Wayne Lee’s CPA failed to e-file his client’s returns for 2014, 2015 and 2016. The accountant told the IRS that the software he used couldn’t handle Mr. Lee’s complex returns. But Mr. Lee said the accountant never told him about this problem. In 2019 the IRS assessed Mr. Lee more than $70,000 in penalties and barred him from applying his six-figure 2014 overpayment to taxes owed in 2015 and 2016. An appellate court ruled that reliance on his CPA wasn’t an excuse for making errors. The court noted that taxpayers can confirm timely filing with the IRS by phone or on the IRS website. Alternatively, instead of e-filing, the preparer can attach Form 8948 (Explanation for Not E-filing) to Form 1040 and file a paper return instead.

When a dispute can’t be resolved within the IRS, a taxpayer can petition the Tax Court—either by mail or by e-filing—seeking a favorable outcome. E-filing a petition with the Tax Court, however, also is risky. Antawn Sanders said he encountered technical problems while trying to e-file a Tax Court petition and spent almost an hour trying to submit it before the midnight filing deadline. The document ultimately uploaded 11 seconds into the next day. The court rejected it as late.
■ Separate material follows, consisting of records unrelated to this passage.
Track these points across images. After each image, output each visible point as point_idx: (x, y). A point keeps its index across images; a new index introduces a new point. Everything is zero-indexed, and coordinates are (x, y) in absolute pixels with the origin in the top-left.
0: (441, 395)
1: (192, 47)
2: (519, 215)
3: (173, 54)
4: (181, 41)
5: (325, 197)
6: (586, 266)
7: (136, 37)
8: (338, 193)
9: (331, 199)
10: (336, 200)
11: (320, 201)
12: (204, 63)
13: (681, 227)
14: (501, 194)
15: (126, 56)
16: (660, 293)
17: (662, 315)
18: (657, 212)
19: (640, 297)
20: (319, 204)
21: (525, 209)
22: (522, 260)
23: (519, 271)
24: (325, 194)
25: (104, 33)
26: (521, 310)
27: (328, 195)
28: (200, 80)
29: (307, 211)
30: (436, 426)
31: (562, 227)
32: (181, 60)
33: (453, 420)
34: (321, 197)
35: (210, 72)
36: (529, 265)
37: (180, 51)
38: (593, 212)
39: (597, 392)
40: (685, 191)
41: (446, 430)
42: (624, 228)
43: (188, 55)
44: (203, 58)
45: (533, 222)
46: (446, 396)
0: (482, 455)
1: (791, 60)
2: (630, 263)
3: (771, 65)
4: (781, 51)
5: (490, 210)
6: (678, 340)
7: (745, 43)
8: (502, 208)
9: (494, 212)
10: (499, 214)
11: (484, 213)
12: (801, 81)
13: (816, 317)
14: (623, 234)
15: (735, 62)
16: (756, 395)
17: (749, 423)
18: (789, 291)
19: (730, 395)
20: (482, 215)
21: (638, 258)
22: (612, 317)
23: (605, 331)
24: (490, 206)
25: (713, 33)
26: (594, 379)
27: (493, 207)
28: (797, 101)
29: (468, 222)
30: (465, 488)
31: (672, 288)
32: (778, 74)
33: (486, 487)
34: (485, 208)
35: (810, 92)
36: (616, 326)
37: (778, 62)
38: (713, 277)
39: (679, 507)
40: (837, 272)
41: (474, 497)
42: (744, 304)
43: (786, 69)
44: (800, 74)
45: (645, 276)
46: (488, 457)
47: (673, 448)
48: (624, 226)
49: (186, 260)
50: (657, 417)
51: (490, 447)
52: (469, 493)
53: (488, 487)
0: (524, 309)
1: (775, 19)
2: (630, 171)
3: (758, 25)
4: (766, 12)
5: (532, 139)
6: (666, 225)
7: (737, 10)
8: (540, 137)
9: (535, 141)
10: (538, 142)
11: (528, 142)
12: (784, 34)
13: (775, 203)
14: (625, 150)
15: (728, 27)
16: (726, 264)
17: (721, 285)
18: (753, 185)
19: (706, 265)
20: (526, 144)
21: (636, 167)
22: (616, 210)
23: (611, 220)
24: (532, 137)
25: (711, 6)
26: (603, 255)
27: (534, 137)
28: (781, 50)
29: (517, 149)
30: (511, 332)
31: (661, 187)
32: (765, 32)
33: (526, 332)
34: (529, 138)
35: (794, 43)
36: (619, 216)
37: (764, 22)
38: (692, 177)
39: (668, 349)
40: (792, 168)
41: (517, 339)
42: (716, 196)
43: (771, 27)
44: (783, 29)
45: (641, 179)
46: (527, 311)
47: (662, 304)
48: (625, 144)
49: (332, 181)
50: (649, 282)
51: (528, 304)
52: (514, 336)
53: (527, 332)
Roy Nutt e-filed his Tax Court petition on the day it was due at 11:05 p.m. Central Time. That meant it arrived at 12:05 a.m., the next day, in Washington, where the Tax Court is located. The court rejected the filing because it was five minutes late. An appeal is pending. Had Mr. Nutt mailed a hard copy to the Tax Court postmarked before midnight, it would have been accepted.

The security risks posed by e-filing are equally serious. The IRS works with a third-party vendor, ID.me, to verify taxpayers’ identities. Registering with ID.me is a prerequisite to obtaining an IRS online account or using the new IRS Direct File tax program. Taxpayers must submit copies of their Social Security cards or employer identification numbers and other documents to ID.me as proof of identity. I advise my clients not to use ID.me because it is a private database of personal information. My clients have no control over it and must trust that it won’t be hacked.

E-filing is widely used and isn’t always voluntary. The IRS mandates e-filing of certain forms for every tax-exempt organization, preparers who file 11 or more returns, and for any business filing 10 or more returns; each W-2, 1099, and payroll return counts toward the 10.

E-filing has also spurred tax forms to proliferate, making it more complex and costly for taxpayers to file returns. For example, Form 1040, which before 2018 was two pages long, now runs as long as eight pages.

Considering that e-filing isn’t as forgiving as paper filing and raises other risks, paper returns seem the safest bet. Unlike e-filed returns, paper ones won’t get rejected for failure to click on a box. You might even get away with missing a deadline by mailing a day late—though I wouldn’t 'recommend cutting it close.
We operate under a general rule regarding government agencies and large companies: if they want you to change your ways and you don't see what you get out of it, you can be assured that the benefit to them is great and that there are risks that they are keeping hidden from you.

We'll file on paper until they force us to do otherwise.